En 1950 Oleg Boldireff, le curé de la paroisse montréalaise des Saints-Pierre-et-Paul, créée une petite chapelle en l’honneur
d’un des saints orthodoxes les plus populaires après être tombé sous le charme de la région un an auparavant. 

Croquis de la chapelle originale

Réalisant que la communauté russe de la région avait besoin d’un endroit pour ses défunts, il établit le cimetière en 1961, puisant son inspiration dans le cimetière russe deSainte-Geneviève-des-Bois en France. La chapelle sera ensuite déménagée pour être à proximité du cimetière, à son emplacement actuel.

Intérieur de la chapelle
Dans ce qui est maintenant le plus grand cimetière orthodoxe russe au Québec, et peut-être même en Amérique, tout est bien ordonné.
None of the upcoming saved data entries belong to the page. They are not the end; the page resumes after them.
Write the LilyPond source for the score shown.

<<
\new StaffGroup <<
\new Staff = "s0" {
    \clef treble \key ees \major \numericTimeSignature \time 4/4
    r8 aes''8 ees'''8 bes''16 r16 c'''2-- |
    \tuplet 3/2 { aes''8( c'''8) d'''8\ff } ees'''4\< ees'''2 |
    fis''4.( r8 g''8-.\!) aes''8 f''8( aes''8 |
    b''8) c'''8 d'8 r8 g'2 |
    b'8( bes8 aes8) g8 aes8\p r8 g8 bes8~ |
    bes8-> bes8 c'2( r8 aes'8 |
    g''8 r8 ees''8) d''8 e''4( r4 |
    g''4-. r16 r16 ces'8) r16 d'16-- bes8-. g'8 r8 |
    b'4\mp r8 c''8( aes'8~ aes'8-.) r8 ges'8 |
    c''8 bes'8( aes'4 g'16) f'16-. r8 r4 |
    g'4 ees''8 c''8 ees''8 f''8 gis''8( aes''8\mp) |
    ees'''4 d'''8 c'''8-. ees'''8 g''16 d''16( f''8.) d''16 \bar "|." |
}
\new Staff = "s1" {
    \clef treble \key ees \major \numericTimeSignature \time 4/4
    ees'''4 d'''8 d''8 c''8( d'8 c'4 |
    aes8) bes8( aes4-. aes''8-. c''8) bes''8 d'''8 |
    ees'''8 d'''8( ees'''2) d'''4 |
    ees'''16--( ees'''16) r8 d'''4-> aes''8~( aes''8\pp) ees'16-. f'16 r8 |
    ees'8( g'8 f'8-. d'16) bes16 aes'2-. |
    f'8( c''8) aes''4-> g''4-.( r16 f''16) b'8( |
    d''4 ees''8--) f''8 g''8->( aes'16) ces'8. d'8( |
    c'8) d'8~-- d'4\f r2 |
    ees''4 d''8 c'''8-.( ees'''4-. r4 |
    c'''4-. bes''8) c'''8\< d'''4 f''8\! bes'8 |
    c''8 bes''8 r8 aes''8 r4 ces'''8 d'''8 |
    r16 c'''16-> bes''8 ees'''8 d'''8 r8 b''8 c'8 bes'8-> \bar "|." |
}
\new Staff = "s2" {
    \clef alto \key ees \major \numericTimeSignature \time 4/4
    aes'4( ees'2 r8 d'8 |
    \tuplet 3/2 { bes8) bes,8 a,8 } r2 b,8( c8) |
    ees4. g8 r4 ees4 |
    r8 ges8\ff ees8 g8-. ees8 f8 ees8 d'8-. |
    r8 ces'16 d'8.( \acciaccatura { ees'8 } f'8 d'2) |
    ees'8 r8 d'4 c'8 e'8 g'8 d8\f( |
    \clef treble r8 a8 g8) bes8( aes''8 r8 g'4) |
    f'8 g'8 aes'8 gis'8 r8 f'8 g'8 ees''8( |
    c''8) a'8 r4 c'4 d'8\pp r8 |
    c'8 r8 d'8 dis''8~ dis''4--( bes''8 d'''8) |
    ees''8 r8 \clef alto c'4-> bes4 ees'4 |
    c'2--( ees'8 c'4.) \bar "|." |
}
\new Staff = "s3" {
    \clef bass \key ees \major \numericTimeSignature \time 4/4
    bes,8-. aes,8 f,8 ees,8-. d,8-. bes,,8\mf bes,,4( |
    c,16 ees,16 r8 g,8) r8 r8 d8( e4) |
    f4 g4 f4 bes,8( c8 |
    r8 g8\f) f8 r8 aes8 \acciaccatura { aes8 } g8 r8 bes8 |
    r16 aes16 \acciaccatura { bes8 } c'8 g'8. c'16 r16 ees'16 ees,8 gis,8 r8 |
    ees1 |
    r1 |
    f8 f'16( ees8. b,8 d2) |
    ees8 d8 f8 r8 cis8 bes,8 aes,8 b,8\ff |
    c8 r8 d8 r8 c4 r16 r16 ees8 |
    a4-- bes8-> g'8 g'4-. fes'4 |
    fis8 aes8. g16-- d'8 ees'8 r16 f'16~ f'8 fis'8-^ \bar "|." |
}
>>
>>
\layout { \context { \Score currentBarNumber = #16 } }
Les tombes sont placées en rangées parallèles, et l’espace de chacune d’elles est délimité par un jardin rectangulaire au-dessus des tombes. Cette omniprésence de la nature ainsi que les croix orthodoxes en bois et de nombreuses pierres tombales ornées de photos ou gravures des défunts en font l’un des plus beaux cimetière que j’ai visité jusqu’à maintenant. 



Voici également certains des monuments et tombes les plus célèbres de ce cimetière :

Tombe de Ludmilla Chiriaeff, fondatrice des Grands Ballets Canadiens


Monument à la mémoire des soldats russés morts lors des deux Guerres Mondiales

Fresque de saint Georges tuant le dragon, sur le même monument

Momument à la mémoire des victimes du régime communiste russe après la révolution de 1917

Momument rappelant la mort de 30 000 cosaques tués par les Britanniques alors qu'ils tentaient de s'évader pour éviter les goulags de l'Union Soviétique.

À défaut de vous payer un voyage en Russie en ce moment, profitez d'un passage dans la région pour vous receuillir un peu et admirer ces traces de la riche histoire multiethnique du Québec.